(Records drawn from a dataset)

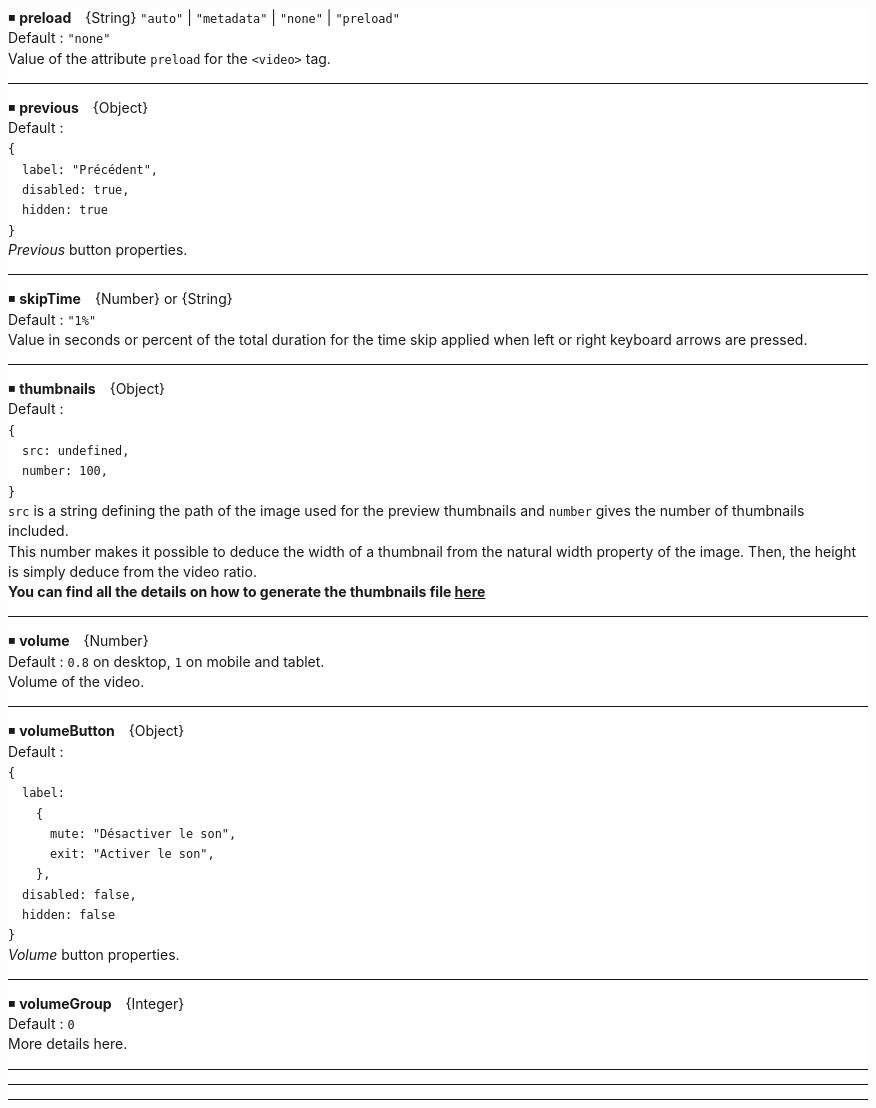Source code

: :black_medium_small_square: __preload__&ensp;&ensp;{String} `"auto"` | `"metadata"` | `"none"` | `"preload"`  
Default : `"none"`  
Value of the attribute `preload` for the `<video>` tag.
___
:black_medium_small_square: __previous__&ensp;&ensp;{Object}  
Default :  
`{`   
&ensp;&ensp;`label: "Précédent",`  
&ensp;&ensp;`disabled: true,`  
&ensp;&ensp;`hidden: true`  
`}`  
_Previous_ button properties.
___
:black_medium_small_square: __skipTime__&ensp;&ensp;{Number} or {String}  
Default : `"1%"`  
Value in seconds or percent of the total duration for the time skip applied when left or right keyboard arrows are pressed.
___
:black_medium_small_square: __thumbnails__&ensp;&ensp;{Object}  
Default :  
`{`   
&ensp;&ensp;`src: undefined,`  
&ensp;&ensp;`number: 100,`  
`}`  
`src` is a string defining the path of the image used for the preview thumbnails and `number` gives the number of thumbnails included.  
This number makes it possible to deduce the width of a thumbnail from the natural width property of the image. Then, the height is simply deduce from the video ratio.  
__You can find all the details on how to generate the thumbnails file [here](https://amstramgram75.github.io/Amstramgram-Video-Player/thumbnails.html)__
___
:black_medium_small_square: __volume__&ensp;&ensp;{Number}  
Default : `0.8` on desktop, `1` on mobile and tablet.  
Volume of the video.
___
:black_medium_small_square: __volumeButton__&ensp;&ensp;{Object}  
Default :  
`{`   
&ensp;&ensp;`label:`   
&ensp;&ensp;&ensp;&ensp;`{`  
&ensp;&ensp;&ensp;&ensp;&ensp;&ensp;`mute: "Désactiver le son",`  
&ensp;&ensp;&ensp;&ensp;&ensp;&ensp;`exit: "Activer le son",`  
&ensp;&ensp;&ensp;&ensp;`},`   
&ensp;&ensp;`disabled: false,`  
&ensp;&ensp;`hidden: false`  
`}`  
_Volume_ button properties.
___
:black_medium_small_square: __volumeGroup__&ensp;&ensp;{Integer}  
Default : `0`  
More details here.
___
___
___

WHAT THE TASK REQUIRES:
In the records above, find each line with the string "label" and list it.

RESPONSE:
&ensp;&ensp;`label: "Précédent",`  
&ensp;&ensp;`label:`   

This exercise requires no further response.